--- Texte fourni ---
Les 541 jours sans gouvernement de plein exercice en 2010–2011, entrés au Guinness Book, n’étaient pas une parenthèse folklorique, mais le prototype d’un fonctionnement durable : un pays qui avance sans décisions nettes. La particratie belge s’est perfectionnée dans l’art du blocage ; elle ne s’est en rien réformée. Résultat : des dossiers cruciaux – retraites, marché du travail, défense, climat – restent coincés entre lignes rouges partisanes au lieu d’être tranchés à l’aune de l’intérêt général.

En 2025, une chose a changé : la marge d’erreur s’est réduite à presque rien. La productivité piétine, la démographie fait exploser la facture des pensions, les taux d’intérêt ont rebondi et, entre les avertissements de la Commission européenne et la menace d’une procédure pour déficit excessif, les agences de notation rappellent à la Belgique que la patience des marchés n’est pas éternelle. La mécanique qui permettait à la particratie de gagner du temps se grippe donc : reporter les décisions, c’est désormais prendre un risque frontal. Raymond Aron disait que « la politique est l’art de choisir entre le désagréable et le catastrophique ». La particratie belge, elle, s’est spécialisée dans l’option la plus confortable : ne pas choisir et laisser la facture gonfler.
--- Section des données ---
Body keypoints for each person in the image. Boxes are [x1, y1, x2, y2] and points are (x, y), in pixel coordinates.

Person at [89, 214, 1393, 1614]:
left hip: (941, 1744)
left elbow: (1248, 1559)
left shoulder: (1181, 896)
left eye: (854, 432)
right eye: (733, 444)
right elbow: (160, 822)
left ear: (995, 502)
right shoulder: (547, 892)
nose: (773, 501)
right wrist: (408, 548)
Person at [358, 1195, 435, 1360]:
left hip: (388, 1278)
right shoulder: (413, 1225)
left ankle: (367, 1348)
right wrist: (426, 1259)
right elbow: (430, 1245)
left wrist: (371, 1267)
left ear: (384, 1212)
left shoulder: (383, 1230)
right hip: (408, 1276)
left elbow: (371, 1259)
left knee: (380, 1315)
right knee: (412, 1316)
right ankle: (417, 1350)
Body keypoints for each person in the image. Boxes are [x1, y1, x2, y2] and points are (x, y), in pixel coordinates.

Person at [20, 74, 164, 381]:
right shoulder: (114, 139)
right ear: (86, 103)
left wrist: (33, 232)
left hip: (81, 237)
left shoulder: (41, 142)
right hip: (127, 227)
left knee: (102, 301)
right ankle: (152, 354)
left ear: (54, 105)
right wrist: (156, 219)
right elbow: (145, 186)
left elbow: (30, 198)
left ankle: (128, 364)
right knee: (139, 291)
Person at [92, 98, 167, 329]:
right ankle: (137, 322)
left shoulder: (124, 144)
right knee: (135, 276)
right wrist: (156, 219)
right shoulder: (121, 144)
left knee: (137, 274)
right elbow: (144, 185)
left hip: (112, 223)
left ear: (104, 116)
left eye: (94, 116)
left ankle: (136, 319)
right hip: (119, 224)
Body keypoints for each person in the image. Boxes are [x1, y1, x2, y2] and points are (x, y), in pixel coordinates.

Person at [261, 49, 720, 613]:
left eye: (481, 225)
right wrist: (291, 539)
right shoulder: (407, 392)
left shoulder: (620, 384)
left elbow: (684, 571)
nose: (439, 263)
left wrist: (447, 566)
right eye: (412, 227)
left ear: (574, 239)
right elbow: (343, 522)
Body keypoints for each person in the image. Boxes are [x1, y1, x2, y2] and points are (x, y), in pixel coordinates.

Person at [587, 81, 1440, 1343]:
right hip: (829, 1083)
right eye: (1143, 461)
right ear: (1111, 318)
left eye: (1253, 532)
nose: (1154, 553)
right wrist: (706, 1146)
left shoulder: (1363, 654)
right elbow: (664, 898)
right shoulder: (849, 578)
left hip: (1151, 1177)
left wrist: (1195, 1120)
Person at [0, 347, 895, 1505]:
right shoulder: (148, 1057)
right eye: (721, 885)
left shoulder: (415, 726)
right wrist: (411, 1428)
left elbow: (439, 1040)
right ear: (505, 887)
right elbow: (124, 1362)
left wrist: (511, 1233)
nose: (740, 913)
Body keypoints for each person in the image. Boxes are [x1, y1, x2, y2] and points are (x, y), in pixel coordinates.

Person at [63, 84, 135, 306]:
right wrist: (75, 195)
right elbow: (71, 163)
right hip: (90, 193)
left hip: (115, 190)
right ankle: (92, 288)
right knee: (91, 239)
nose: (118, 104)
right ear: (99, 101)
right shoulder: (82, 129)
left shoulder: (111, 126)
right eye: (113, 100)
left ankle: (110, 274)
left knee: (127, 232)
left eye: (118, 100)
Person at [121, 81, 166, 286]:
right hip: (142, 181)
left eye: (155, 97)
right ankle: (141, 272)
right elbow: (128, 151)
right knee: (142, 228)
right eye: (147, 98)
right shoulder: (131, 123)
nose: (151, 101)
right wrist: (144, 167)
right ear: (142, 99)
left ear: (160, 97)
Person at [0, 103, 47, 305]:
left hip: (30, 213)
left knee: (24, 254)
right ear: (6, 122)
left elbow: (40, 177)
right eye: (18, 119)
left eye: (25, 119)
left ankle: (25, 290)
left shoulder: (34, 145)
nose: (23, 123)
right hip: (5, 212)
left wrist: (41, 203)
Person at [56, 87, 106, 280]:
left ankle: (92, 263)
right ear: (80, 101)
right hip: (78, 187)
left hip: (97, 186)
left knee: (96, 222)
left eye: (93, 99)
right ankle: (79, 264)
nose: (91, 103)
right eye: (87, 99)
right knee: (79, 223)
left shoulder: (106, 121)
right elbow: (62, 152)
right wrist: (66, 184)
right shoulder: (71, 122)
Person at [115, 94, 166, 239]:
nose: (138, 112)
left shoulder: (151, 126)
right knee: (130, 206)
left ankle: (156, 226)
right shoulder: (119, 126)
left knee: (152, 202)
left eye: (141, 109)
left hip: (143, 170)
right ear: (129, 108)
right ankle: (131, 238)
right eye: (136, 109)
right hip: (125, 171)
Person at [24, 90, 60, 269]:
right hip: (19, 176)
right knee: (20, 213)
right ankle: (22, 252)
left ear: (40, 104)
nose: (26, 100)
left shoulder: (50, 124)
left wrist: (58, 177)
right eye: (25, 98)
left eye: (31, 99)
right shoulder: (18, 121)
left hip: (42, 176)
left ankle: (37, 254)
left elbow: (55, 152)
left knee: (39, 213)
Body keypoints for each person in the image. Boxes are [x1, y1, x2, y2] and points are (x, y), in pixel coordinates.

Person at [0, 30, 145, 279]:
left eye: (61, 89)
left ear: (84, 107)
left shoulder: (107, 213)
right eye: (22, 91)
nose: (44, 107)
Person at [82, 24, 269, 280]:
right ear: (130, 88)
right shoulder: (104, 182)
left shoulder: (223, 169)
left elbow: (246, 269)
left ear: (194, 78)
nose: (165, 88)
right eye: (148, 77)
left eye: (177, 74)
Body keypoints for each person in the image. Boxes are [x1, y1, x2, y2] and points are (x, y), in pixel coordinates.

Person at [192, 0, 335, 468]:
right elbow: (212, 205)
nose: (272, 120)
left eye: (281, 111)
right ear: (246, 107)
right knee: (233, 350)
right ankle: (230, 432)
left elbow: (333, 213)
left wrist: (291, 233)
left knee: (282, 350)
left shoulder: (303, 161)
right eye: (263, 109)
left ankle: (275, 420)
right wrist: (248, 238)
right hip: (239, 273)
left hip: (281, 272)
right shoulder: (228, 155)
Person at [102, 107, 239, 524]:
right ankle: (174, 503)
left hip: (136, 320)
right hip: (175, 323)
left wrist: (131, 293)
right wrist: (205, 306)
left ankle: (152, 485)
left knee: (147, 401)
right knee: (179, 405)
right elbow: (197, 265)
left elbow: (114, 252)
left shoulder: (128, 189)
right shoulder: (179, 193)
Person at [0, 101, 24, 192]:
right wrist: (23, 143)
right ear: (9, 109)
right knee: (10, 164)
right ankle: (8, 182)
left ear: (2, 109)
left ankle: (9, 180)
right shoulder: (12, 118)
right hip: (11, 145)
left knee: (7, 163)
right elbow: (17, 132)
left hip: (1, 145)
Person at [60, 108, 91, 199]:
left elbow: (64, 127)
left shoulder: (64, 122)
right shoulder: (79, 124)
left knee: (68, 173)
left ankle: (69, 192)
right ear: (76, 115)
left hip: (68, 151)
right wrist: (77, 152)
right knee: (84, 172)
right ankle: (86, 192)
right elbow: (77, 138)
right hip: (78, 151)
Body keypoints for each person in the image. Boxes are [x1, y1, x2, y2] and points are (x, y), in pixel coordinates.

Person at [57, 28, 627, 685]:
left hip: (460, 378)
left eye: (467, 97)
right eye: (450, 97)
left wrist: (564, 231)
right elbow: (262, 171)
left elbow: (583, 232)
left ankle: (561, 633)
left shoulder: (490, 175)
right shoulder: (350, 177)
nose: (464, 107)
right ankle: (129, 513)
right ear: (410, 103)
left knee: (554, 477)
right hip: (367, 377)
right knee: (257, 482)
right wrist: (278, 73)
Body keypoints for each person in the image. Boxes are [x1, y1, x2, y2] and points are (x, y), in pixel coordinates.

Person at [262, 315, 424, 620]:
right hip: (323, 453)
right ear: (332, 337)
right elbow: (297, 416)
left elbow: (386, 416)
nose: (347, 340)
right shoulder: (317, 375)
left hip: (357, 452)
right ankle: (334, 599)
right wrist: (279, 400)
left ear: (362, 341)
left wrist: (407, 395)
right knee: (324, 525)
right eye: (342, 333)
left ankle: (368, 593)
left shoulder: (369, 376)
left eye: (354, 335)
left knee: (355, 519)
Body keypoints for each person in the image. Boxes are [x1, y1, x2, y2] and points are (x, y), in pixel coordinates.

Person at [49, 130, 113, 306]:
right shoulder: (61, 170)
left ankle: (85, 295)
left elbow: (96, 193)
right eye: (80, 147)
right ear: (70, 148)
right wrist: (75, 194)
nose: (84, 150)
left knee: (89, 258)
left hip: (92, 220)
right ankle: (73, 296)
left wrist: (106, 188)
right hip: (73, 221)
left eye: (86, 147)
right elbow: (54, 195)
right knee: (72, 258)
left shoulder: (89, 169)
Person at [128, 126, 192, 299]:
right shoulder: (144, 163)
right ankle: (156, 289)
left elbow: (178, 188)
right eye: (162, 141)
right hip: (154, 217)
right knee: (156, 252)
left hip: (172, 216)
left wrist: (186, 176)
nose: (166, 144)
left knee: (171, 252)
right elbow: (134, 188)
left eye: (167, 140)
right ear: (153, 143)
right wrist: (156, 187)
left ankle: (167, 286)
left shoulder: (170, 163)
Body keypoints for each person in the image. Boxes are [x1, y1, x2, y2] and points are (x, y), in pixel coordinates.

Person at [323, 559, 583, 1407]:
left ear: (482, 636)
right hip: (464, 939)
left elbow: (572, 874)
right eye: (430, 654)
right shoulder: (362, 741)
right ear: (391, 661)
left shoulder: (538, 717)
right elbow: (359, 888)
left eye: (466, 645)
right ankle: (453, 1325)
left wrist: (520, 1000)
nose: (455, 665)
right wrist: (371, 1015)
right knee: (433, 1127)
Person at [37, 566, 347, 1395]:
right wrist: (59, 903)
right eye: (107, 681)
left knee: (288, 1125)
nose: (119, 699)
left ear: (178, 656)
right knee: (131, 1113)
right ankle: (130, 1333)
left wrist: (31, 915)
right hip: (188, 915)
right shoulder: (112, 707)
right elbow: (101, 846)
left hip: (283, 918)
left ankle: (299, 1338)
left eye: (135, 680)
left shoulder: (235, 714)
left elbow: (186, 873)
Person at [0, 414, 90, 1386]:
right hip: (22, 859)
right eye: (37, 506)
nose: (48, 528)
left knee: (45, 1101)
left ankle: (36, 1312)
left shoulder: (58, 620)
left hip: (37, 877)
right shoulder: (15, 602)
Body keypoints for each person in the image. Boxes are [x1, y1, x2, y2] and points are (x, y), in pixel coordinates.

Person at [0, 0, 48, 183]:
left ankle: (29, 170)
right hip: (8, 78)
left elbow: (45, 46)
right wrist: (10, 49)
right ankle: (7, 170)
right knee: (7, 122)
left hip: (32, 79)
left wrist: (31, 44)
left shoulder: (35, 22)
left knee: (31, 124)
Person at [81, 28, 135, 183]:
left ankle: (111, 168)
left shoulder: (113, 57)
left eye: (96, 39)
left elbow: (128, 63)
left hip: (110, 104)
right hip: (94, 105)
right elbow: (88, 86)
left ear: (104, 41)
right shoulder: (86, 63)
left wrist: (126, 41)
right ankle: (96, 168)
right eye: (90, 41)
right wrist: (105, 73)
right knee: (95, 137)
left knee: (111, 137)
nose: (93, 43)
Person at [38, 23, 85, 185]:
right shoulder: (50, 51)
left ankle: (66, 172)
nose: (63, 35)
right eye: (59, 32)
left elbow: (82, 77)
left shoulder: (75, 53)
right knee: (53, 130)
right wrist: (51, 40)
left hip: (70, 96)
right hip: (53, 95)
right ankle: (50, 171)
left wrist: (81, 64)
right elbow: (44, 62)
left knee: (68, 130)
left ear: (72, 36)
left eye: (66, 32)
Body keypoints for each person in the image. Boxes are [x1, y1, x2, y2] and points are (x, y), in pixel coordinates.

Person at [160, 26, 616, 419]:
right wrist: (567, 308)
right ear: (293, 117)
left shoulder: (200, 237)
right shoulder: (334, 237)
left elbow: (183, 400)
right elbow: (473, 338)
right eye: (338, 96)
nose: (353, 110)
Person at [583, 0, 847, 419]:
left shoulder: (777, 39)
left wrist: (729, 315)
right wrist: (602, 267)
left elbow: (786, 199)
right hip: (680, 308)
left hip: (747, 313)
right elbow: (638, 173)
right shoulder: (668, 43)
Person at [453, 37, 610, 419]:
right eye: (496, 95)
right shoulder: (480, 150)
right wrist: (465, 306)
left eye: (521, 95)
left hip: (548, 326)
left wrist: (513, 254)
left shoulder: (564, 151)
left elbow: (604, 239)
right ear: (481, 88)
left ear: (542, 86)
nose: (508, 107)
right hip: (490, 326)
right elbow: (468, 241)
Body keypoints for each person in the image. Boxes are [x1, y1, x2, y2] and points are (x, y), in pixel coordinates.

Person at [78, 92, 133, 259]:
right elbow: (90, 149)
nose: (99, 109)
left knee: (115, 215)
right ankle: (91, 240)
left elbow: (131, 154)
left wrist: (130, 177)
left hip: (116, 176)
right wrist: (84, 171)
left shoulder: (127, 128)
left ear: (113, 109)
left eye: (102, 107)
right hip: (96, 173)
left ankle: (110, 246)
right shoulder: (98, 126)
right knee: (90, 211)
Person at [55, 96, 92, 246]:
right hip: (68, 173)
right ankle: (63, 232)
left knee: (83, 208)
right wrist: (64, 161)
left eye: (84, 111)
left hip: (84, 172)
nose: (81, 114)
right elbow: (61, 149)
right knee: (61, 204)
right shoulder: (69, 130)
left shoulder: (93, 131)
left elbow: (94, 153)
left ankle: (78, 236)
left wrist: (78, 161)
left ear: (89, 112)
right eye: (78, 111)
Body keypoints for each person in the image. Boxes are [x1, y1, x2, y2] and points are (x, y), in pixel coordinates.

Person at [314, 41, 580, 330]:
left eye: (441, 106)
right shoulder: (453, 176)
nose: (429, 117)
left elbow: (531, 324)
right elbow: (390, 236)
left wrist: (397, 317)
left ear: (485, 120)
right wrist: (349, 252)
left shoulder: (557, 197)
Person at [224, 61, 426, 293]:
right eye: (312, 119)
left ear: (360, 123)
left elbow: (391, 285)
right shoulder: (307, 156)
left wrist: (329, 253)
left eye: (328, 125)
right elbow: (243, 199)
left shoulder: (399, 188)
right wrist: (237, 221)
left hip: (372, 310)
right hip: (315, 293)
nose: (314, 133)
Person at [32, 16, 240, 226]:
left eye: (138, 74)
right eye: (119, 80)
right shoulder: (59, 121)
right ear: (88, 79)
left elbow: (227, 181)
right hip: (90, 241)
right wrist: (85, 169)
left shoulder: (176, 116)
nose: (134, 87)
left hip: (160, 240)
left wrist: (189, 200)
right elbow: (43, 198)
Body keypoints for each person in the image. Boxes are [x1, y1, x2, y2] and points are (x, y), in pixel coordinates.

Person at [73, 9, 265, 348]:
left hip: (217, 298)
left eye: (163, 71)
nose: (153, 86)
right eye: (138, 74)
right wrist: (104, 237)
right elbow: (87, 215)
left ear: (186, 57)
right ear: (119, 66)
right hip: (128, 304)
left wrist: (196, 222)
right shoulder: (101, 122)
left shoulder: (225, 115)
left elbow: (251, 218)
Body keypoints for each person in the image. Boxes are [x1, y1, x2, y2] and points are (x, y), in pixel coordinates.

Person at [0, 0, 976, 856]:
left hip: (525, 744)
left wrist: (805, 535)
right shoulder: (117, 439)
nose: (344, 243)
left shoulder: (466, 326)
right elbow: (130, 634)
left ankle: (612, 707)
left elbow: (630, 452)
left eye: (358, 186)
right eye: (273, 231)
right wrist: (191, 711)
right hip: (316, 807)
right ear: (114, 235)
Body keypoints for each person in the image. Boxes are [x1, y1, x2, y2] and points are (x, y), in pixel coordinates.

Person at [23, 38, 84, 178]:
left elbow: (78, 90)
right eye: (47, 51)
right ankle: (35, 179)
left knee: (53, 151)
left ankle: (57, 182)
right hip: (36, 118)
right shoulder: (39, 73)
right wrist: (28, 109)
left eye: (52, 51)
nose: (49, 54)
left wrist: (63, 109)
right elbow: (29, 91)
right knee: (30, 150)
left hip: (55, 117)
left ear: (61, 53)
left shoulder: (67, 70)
---
#### Consigne
Dans le texte sur la particratie belge, recopiez le passage allant de « En 2025, une » à « la facture gonfler. » en remplaçant « marchés » par « investisseurs ».

#### Réponse attendue
En 2025, une chose a changé : la marge d’erreur s’est réduite à presque rien. La productivité piétine, la démographie fait exploser la facture des pensions, les taux d’intérêt ont rebondi et, entre les avertissements de la Commission européenne et la menace d’une procédure pour déficit excessif, les agences de notation rappellent à la Belgique que la patience des investisseurs n’est pas éternelle. La mécanique qui permettait à la particratie de gagner du temps se grippe donc : reporter les décisions, c’est désormais prendre un risque frontal. Raymond Aron disait que « la politique est l’art de choisir entre le désagréable et le catastrophique ». La particratie belge, elle, s’est spécialisée dans l’option la plus confortable : ne pas choisir et laisser la facture gonfler.